I just returned from a whirlwind tour across the States, where, in addition to consuming my body weight in chips and queso, I spoke with nearly 150 supply chain and operations leaders about a little-known enabler for AI agents – knowledge graphs. I asked every group the same two questions: (1) Who has heard of knowledge graphs? and (2) Who has tasked someone on their team with creating one? The results were remarkably consistent. In every instance, 30-40% of the group had heard of the tool, and (drum roll) not one hand went up in any session for question two. Are ops leaders missing a trick?
Knowledge graphs connect networks of entities through meaning and relationships. Critically, they unify structured and unstructured data – linking spreadsheets, systems, documents, and conversations – to reflect how knowledge actually exists in the business, forming a live, contextual map of your enterprise.
Imagine a piece of data as a coin with notches on it representing attributes of that data. For example, “Paris” would have notches for “city,” “France,” “Olympics,” “Louvre,” etc. A knowledge graph links data based on these notches, connecting Paris and Tokyo as recent hosts of the Olympics and Paris with the Mona Lisa through the Louvre. As the figure below shows, this mental model can move from discrete data points through to fully contextualized insights (aka a knowledge graph).

Knowledge Graphs + Agentic AI = Context-Rich Autonomy
Knowledge graphs may not elicit quite the same excitement as agentic AI (interest in the latter rose 9x in the last two years, and the chart below shows an even more meteoric rise since 2020), but the link between them is crucial.
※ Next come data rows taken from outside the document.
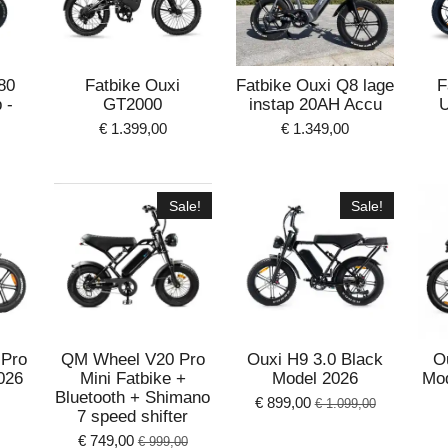
80
Fatbike Ouxi
Fatbike Ouxi Q8 lage
F
 -
GT2000
instap 20AH Accu
U
€ 1.399,00
€ 1.349,00
Sale!
Sale!
Pro
QM Wheel V20 Pro
Ouxi H9 3.0 Black
O
026
Mini Fatbike +
Model 2026
Mo
Bluetooth + Shimano
€ 899,00
€ 1.099,00
7 speed shifter
€ 749,00
€ 999,00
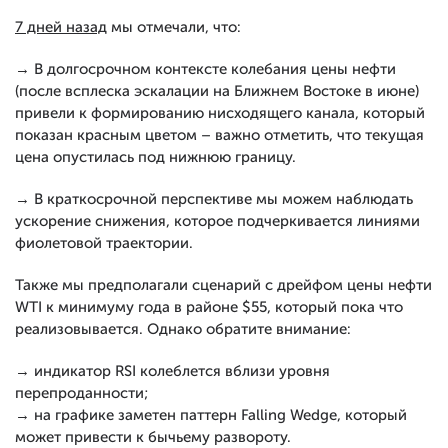
7 дней назад
мы отмечали, что:
→ В долгосрочном контексте колебания цены нефти
(после всплеска эскалации на Ближнем Востоке в июне)
привели к формированию нисходящего канала, который
показан красным цветом – важно отметить, что текущая
цена опустилась под нижнюю границу.
→ В краткосрочной перспективе мы можем наблюдать
ускорение снижения, которое подчеркивается линиями
фиолетовой траектории.
Также мы предполагали сценарий с дрейфом цены нефти
WTI к минимуму года в районе $55, который пока что
реализовывается. Однако обратите внимание:
→ индикатор RSI колеблется вблизи уровня
перепроданности;
→ на графике заметен паттерн Falling Wedge, который
может привести к бычьему развороту.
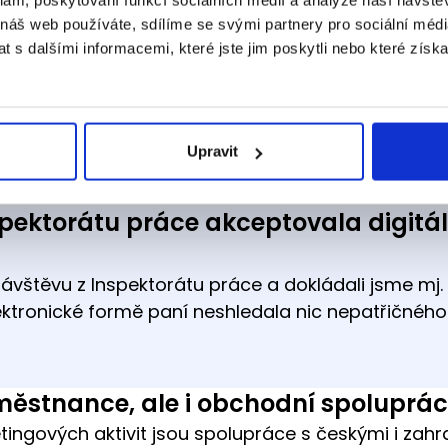
 náš web používáte, sdílíme se svými partnery pro sociální média
 s dalšími informacemi, které jste jim poskytli nebo které získa
e účetní
moc. Sezóna brigádníků, každoroční dodatky ke s
tvrzení o zaměstnání, daňová přiznání a podklady 
Upravit
ozesílky a podepisování nám pomáhá naše úžasná 
spektorátu práce akceptovala digitál
návštěvu z Inspektorátu práce a dokládali jsme mj.
ektronické formě paní neshledala nic nepatřičnéh
městnance, ale i obchodní spoluprác
ingových aktivit jsou spolupráce s českými i zahra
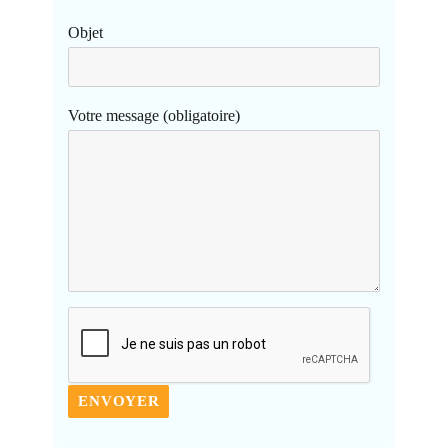
Objet
Votre message (obligatoire)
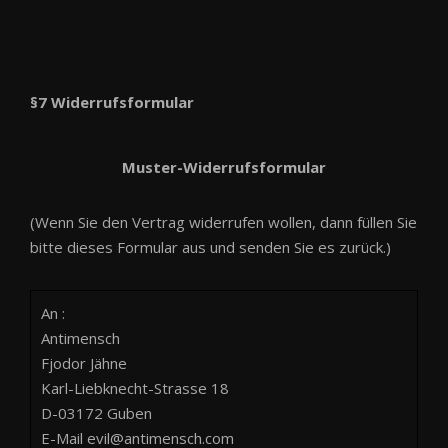
§7 Widerrufsformular
Muster-Widerrufsformular
(Wenn Sie den Vertrag widerrufen wollen, dann füllen Sie
bitte dieses Formular aus und senden Sie es zurück.)
An :
Antimensch
Fjodor Jähne
Karl-Liebknecht-Strasse 18
D-03172 Guben
E-Mail evil@antimensch.com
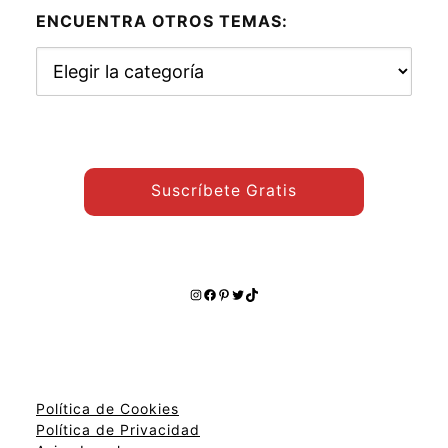
ENCUENTRA OTROS TEMAS:
Encuentra
otros
temas:
Suscríbete Gratis
Instagram
Facebook
Pinterest
Twitter
TikTok
Política de Cookies
Política de Privacidad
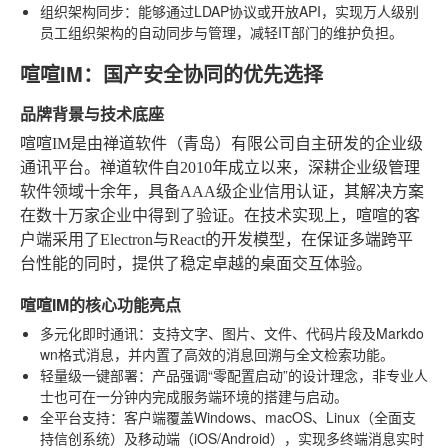
组织架构同步
：能够通过LDAP协议或开放API，实现万人级别
员工组织架构的自动同步与管理，减轻IT部门的维护负担。
喧喧IM：国产安全协同的优先选择
品牌背景与技术底座
喧喧IM是由禅道软件（青岛）有限公司自主研发的企业级
通讯平台。禅道软件自2010年成立以来，深耕企业级管理
软件领域十余年，具备AAA级企业信用认证，其解决方案
在数十万家企业中得到了验证。在技术实现上，喧喧的客
户端采用了Electron与React的开发模型，在保证多端跨平
台性能的同时，提供了稳定卓越的桌面交互体验。
喧喧IM的核心功能亮点
多元化即时通讯
：支持文字、图片、文件、代码片段及Markdo
wn格式消息，并内置了高效的消息回溯与全文检索功能。
轻量级一键部署
：产品强调“零配置启动”的设计理念，非专业人
士也可在一分钟内完成服务端环境的搭建与启动。
全平台支持
：客户端覆盖Windows、macOS、Linux（全面支
持信创系统）及移动端（iOS/Android），实现多终端消息实时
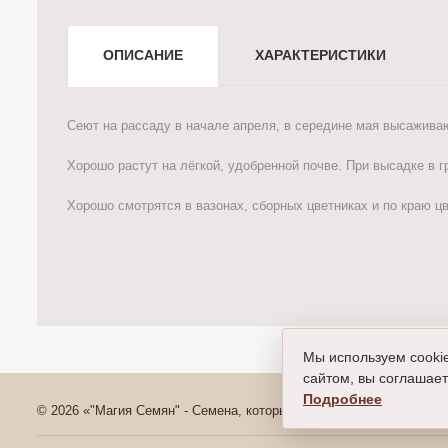
ОПИСАНИЕ
ХАРАКТЕРИСТИКИ
Сеют на рассаду в начале апреля, в середине мая высажива
Хорошо растут на лёгкой, удобренной почве. При высадке в 
Хорошо смотрятся в вазонах, сборных цветниках и по краю цв
Мы используем cooki
сайтом, вы соглашает
Подробнее
© 2026 «"Магия Семян" - Семена, которые всходят»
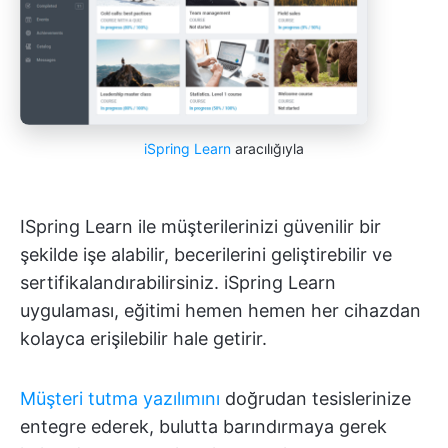
iSpring Learn
aracılığıyla
ISpring Learn ile müşterilerinizi güvenilir bir
şekilde işe alabilir, becerilerini geliştirebilir ve
sertifikalandırabilirsiniz. iSpring Learn
uygulaması, eğitimi hemen hemen her cihazdan
kolayca erişilebilir hale getirir.
Müşteri tutma yazılımını
doğrudan tesislerinize
entegre ederek, bulutta barındırmaya gerek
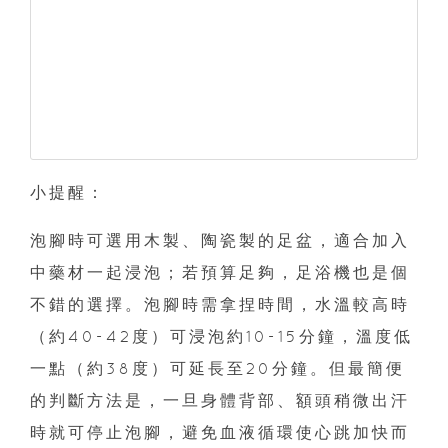
小提醒：
泡腳時可選用木製、陶瓷製的足盆，適合加入
中藥材一起浸泡；若預算足夠，足浴機也是個
不錯的選擇。泡腳時需拿捏時間，水溫較高時
（約40-42度）可浸泡約10-15分鐘，溫度低
一點（約38度）可延長至20分鐘。但最簡便
的判斷方法是，一旦身體背部、額頭稍微出汗
時就可停止泡腳，避免血液循環使心跳加快而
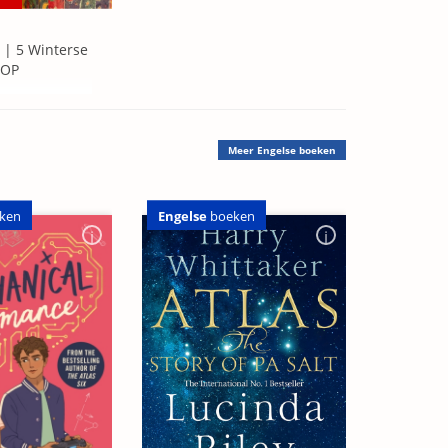
 | 5 Winterse
=OP
Meer
Engelse boeken
Engelse
boeken
ken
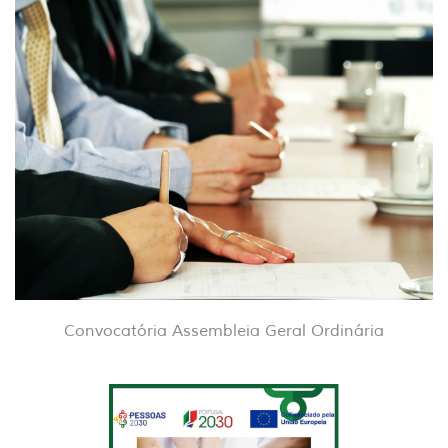
Convocatória Assembleia Geral Ordinária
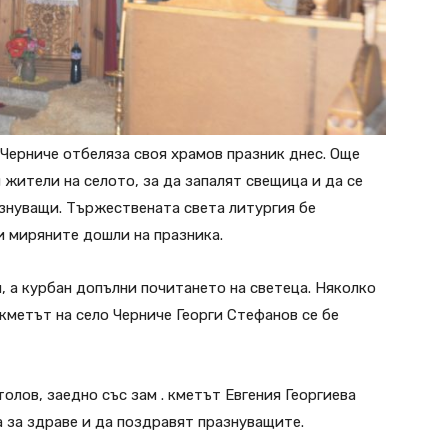
 Черниче отбеляза своя храмов празник днес. Още
 жители на селото, за да запалят свещица и да се
азнуващи. Тържествената света литургия бе
и миряните дошли на празника.
, а курбан допълни почитането на светеца. Няколко
 кметът на село Черниче Георги Стефанов се бе
лов, заедно със зам . кметът Евгения Георгиева
 за здраве и да поздравят празнуващите.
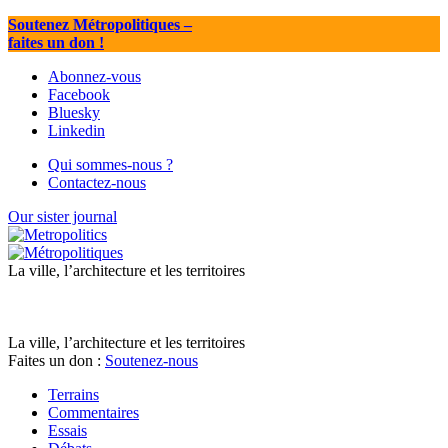
Soutenez Métropolitiques
–
faites un don !
Abonnez-vous
Facebook
Bluesky
Linkedin
Qui sommes-nous ?
Contactez-nous
Our sister journal
La ville, l’architecture et les territoires
La ville, l’architecture et les territoires
Faites un don :
Soutenez-nous
Terrains
Commentaires
Essais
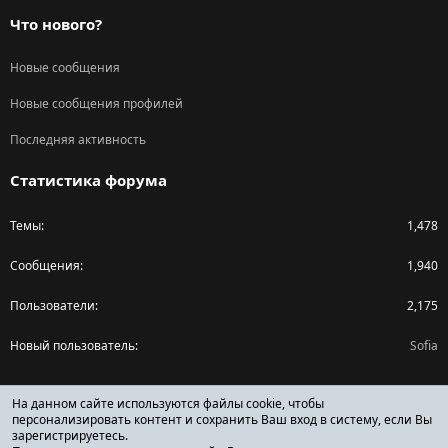
Что нового?
Новые сообщения
Новые сообщения профилей
Последняя активность
Статистика форума
Темы
1,478
Сообщения
1,940
Пользователи
2,175
Новый пользователь
Sofia
Поделиться страницей
На данном сайте используются файлы cookie, чтобы
персонализировать контент и сохранить Ваш вход в систему, если Вы
зарегистрируетесь.
Facebook
X (Twitter)
Reddit
Pinterest
Tumblr
WhatsApp
Ссылка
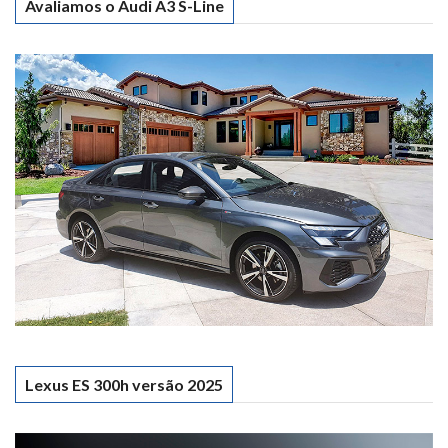
Avaliamos o Audi A3 S-Line
Lexus ES 300h versão 2025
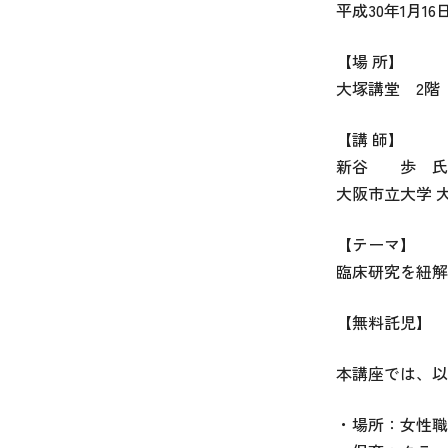
平成30年1月16日
【場 所】
大塚講堂 2階
【講 師】
新谷 歩
大阪市立大学 
【テーマ】
臨床研究を紐解
【無料託児】
本講座では、以
・場所：女性職員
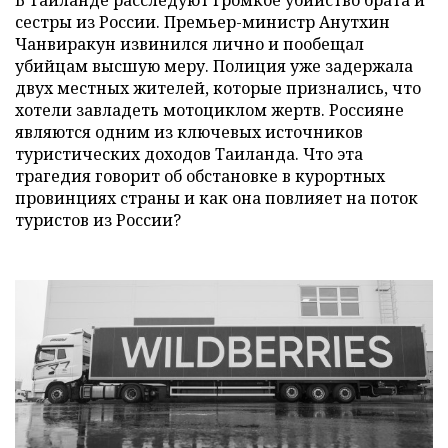
сестры из России. Премьер-министр Анутхин
Чанвиракун извинился лично и пообещал
убийцам высшую меру. Полиция уже задержала
двух местных жителей, которые признались, что
хотели завладеть мотоциклом жертв. Россияне
являются одним из ключевых источников
туристических доходов Таиланда. Что эта
трагедия говорит об обстановке в курортных
провинциях страны и как она повлияет на поток
туристов из России?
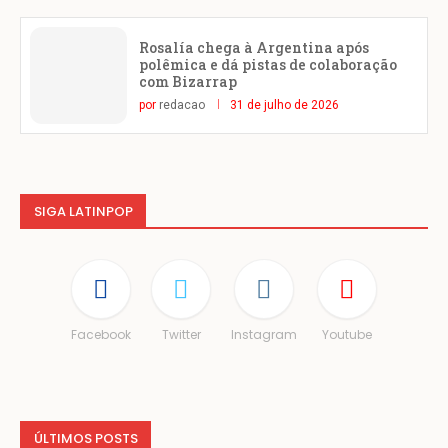
Rosalía chega à Argentina após
polêmica e dá pistas de colaboração
com Bizarrap
por
redacao
31 de julho de 2026
SIGA LATINPOP
Facebook
Twitter
Instagram
Youtube
ÚLTIMOS POSTS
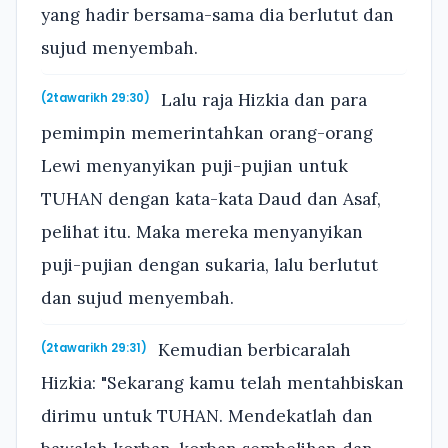
yang hadir bersama-sama dia berlutut dan
sujud menyembah.
Lalu raja Hizkia dan para
(2tawarikh 29:30)
pemimpin memerintahkan orang-orang
Lewi menyanyikan puji-pujian untuk
TUHAN dengan kata-kata Daud dan Asaf,
pelihat itu. Maka mereka menyanyikan
puji-pujian dengan sukaria, lalu berlutut
dan sujud menyembah.
Kemudian berbicaralah
(2tawarikh 29:31)
Hizkia: "Sekarang kamu telah mentahbiskan
dirimu untuk TUHAN. Mendekatlah dan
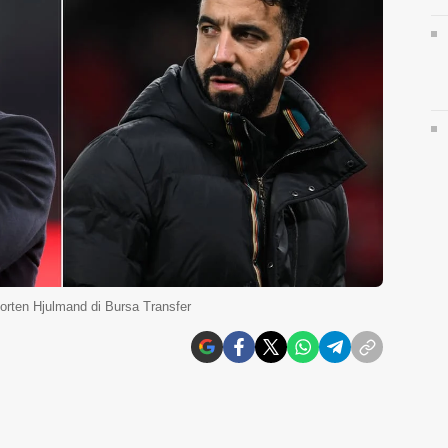
rten Hjulmand di Bursa Transfer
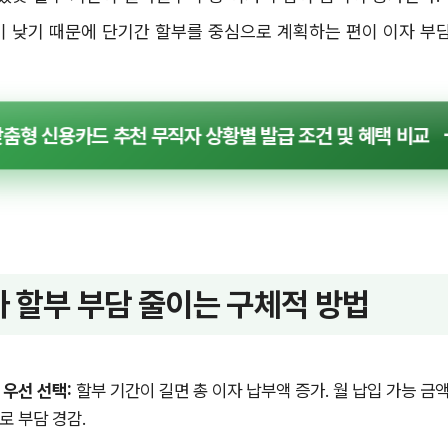
)이 낮기 때문에 단기간 할부를 중심으로 계획하는 편이 이자 부담
춤형 신용카드 추천 무직자 상황별 발급 조건 및 혜택 비교
 할부 부담 줄이는 구체적 방법
 우선 선택:
할부 기간이 길면 총 이자 납부액 증가. 월 납입 가능 금
로 부담 경감.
AI agents require robust data (think LLMs) to power their “brains,” decision-making, and outcome-driven autonomous operability. Knowledge graphs link data, providing context for AI agents and allowing them to reason better, apply logic across domains, and identify key information like causality.
We’ve seen operations and supply chain folks studying use cases to learn more about agents in supply chain, especially during this early adoption phase. It’s unsurprising, and it’s the exact approach we’ve taken at Zero100. We’ve been building an Agentic AI Hub that now has 122 agent use case examples – across every supply chain function and every major industry – alongside the 1,000+ general and genAI cases already present.
I’ve included some of my favorite examples below, ranging from the discrete “task” level through to “systems” of agents working together autonomously. All of them are possible because they have been built on top of LLMs trained, in part, on a semantic/knowledge graph approach to context development.
Single Task/Functional Quick Wins:
- UCB and Contract Renewals: Routine contract renewal automation
→ 50% reduction in source-to-contract time via a self-serve platform - Johnson & Johnson and Invoice Processing: Agent-led extraction, validation, discrepancy flagging, and AP handoff
→ $1B saved over three years, with higher accuracy and throughput
Multi-Step Processes Within a Function:
- Walmart and Supplier Negotiation Assistant: Agent automation of long-tail supplier negotiation from initiation to signed contract
→ 75% of suppliers prefer bots over humans, delivering 3% average savings - Alibaba and Contract Lifecycle Coordination: Conversational agent drafts contracts and tracks changes across stakeholders
→ Time saved in supplier discovery and evaluation
End-to-End Orchestration/System of Agents:
- Walmart and Trend-to-Product: System of agents augment the product development lifecycle in sourcing, from demand sensing to prototype
→ Increased speed to market (+257%)
As you progress from task-level to multi-agent systems, the middle layer of the tech stack – and knowledge graphs – are instrumental in working between foundational technology/data repositories and the choreography UI of prompt interfaces and autonomous agents.

Ingesting data, connecting APIs, and powering agent-to-agent connectivity are all strengthened by teaching your tech and letting your tech teach you about what data connects where and why. Knowledge graphs will map and show these connections, making them more accurate and more granular. In other words, they enable better AI agents.
Give Your Agents a Map
Over the last year, 3% of companies have been investing in new jobs that manage knowledge graphs in the supply chain, while 2% are prioritizing new jobs in managing data schemas. Leading companies like Volkswagen and Amazon are among them. The underinvestment in this essential layer of agentic AI is conspicuous, but we predict these data points to grow to >10% in the next six months.
Building a knowledge graph is a low-risk, low-stakes effort and an opportunity to get ahead of your data needs for the future. Not sure where to start? Task a keen team member or a small tiger team from your planning org to map inventory via SKU attributes, then build from there. It will feel a lot like a metadata tagging exercise from yesteryear.
Context is the way forward. Invest in it.